The pharmacist convicted of racketeering and mail fraud for his role in a deadly 2012 outbreak is asking a federal judge to vastly reduce or eliminate government proposed restitution and forfeiture orders totaling some $82.6 million.
In separate filings in U.S. District Court in Boston, Mass. the lawyer for Glenn A. Chin argued that a forfeiture order of $611,000 and a restitution order for $82 million sought by federal prosecutors were not justified.
Citing rulings already made in his case and that of co-defendant Barry J. Cadden, Chin's lawyer Stephen J. Weymouth, said any forfeiture order should be based on a two year period, not the six years proposed by the U.S. Attorney.
"The government failed to prove that 100 per cent of Mr. Chin's compensation was derived from racketeering activity," the 14-page motion states. The government proposal was based on the total compensation paid to Chin from 2006 to 2012.
Chin was convicted of the racketeering and mail fraud charges stemming from a grand jury probe of the 2012 fungal meningitis outbreak that sickened at least 778 patients killing 76 of them. Chin was a supervising pharmacist at the New England Compounding Center, the company blamed for the outbreak.
Chin argued that "the vast majority" of the drugs produced at NECC during Chin's tenure were not defective and caused no harm to medical providers or their patients.
Noting that U.S. District Judge Richard G. Stearns already has ruled that only $1.4 million worth of drugs produced by NECC were proven to be tainted, the motion states that any forfeiture should be limited to that total and not the $59.8 million in NECC's gross receipts.

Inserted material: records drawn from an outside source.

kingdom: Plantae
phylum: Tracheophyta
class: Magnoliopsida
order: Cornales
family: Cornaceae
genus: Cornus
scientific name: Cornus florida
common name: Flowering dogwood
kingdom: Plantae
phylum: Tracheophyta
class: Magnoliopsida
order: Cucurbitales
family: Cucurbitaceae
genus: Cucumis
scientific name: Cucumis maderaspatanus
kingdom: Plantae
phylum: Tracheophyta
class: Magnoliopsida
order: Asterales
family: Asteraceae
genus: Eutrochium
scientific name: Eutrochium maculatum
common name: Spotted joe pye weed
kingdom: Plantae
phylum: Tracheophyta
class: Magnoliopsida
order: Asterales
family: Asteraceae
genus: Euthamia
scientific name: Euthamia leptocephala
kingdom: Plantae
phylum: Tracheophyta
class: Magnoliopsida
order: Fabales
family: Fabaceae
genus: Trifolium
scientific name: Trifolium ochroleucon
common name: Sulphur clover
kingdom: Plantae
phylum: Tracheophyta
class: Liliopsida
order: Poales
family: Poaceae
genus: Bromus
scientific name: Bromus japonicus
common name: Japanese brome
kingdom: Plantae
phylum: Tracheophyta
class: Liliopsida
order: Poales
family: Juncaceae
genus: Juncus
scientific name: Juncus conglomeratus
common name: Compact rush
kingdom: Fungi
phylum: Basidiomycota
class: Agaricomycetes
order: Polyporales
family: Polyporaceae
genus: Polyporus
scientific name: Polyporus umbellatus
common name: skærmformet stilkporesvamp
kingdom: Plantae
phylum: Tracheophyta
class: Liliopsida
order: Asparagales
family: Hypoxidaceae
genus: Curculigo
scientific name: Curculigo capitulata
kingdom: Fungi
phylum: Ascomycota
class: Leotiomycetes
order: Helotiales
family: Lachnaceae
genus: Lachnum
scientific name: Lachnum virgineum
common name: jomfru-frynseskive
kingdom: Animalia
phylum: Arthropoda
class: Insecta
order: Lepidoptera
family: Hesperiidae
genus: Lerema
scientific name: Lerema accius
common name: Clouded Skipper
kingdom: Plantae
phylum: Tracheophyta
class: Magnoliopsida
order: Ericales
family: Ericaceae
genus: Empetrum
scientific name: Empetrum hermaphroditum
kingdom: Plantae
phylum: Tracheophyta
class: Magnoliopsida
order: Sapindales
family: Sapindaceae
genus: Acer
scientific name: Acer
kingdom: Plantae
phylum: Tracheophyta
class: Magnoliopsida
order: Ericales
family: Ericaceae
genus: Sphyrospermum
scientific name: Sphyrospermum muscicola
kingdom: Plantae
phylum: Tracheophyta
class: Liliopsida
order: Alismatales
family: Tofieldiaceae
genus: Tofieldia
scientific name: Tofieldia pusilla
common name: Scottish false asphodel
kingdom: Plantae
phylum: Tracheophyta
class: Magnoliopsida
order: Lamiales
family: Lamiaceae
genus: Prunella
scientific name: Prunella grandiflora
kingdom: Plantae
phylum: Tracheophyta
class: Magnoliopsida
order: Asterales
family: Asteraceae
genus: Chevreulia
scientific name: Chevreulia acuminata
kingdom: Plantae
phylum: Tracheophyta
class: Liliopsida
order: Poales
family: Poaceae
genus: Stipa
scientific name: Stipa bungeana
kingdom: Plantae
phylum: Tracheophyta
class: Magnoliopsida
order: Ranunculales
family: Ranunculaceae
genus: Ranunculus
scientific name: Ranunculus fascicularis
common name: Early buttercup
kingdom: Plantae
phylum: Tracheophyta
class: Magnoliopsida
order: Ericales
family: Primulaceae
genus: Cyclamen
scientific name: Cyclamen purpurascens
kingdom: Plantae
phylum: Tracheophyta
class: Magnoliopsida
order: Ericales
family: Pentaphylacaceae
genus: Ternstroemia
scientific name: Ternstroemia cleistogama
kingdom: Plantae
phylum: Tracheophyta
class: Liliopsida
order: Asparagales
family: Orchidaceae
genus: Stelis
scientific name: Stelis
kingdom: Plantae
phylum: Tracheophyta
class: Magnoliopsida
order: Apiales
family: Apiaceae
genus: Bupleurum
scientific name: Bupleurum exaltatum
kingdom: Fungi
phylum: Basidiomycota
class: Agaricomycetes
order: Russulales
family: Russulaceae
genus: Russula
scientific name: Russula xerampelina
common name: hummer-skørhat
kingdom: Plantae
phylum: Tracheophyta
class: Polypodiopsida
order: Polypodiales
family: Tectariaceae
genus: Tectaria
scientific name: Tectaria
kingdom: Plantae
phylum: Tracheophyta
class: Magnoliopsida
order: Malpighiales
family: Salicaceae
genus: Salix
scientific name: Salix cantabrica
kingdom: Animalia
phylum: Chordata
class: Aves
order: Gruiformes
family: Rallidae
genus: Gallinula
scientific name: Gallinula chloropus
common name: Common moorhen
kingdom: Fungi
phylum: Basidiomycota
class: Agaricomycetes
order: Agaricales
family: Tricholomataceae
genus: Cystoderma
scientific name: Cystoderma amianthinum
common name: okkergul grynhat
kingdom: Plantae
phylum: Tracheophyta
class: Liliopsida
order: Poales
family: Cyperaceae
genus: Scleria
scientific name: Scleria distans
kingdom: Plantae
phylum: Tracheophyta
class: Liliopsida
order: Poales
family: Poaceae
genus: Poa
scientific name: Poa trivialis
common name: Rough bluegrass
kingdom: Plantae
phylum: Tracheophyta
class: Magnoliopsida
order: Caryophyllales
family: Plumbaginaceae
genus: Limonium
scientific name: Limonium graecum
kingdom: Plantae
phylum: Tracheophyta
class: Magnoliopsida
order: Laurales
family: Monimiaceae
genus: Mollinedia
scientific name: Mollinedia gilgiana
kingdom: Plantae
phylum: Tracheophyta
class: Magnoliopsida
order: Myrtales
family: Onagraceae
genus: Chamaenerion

The same percentage, 2.34 per cent should be applied to Chin's salary during that period, the motion adds, also arguing that the forfeiture should be limited to the actual amount Chin received after taxes were deducted.
The motion states that the $611,000 government forfeiture proposal would be "vastly disproportionate to the gravity of the defendant's offense.
Chin's motion recommends a forfeiture of $5,766.
In a separate motion, Weymouth said that the prosecution's proposal for an $82 million restitution order was based on the assumption that the victims included patients injected with the tainted drugs. However, he noted that under the racketeering law, Stearns already has ruled that the victims were the medical providers who bought contaminated drugs from NECC and not their patients.
"The government produced no evidence of a causal link between any particular conduct of Mr. Chin that caused the deadly fungus to grow," the filing states.
He also argued that because there were so many victims and the issues so complex it would be impossible to compute the precise amount of restitution,
Noting that Chin is 49-years-old, has two dependent children and has no likelihood of being able to return to his profession, the motion requests that if a restitution order is issued it should be limited to "nominal periodic payments."
Chin has already been sentenced to an eight year jail term, while Cadden is already serving a nine-year sentence.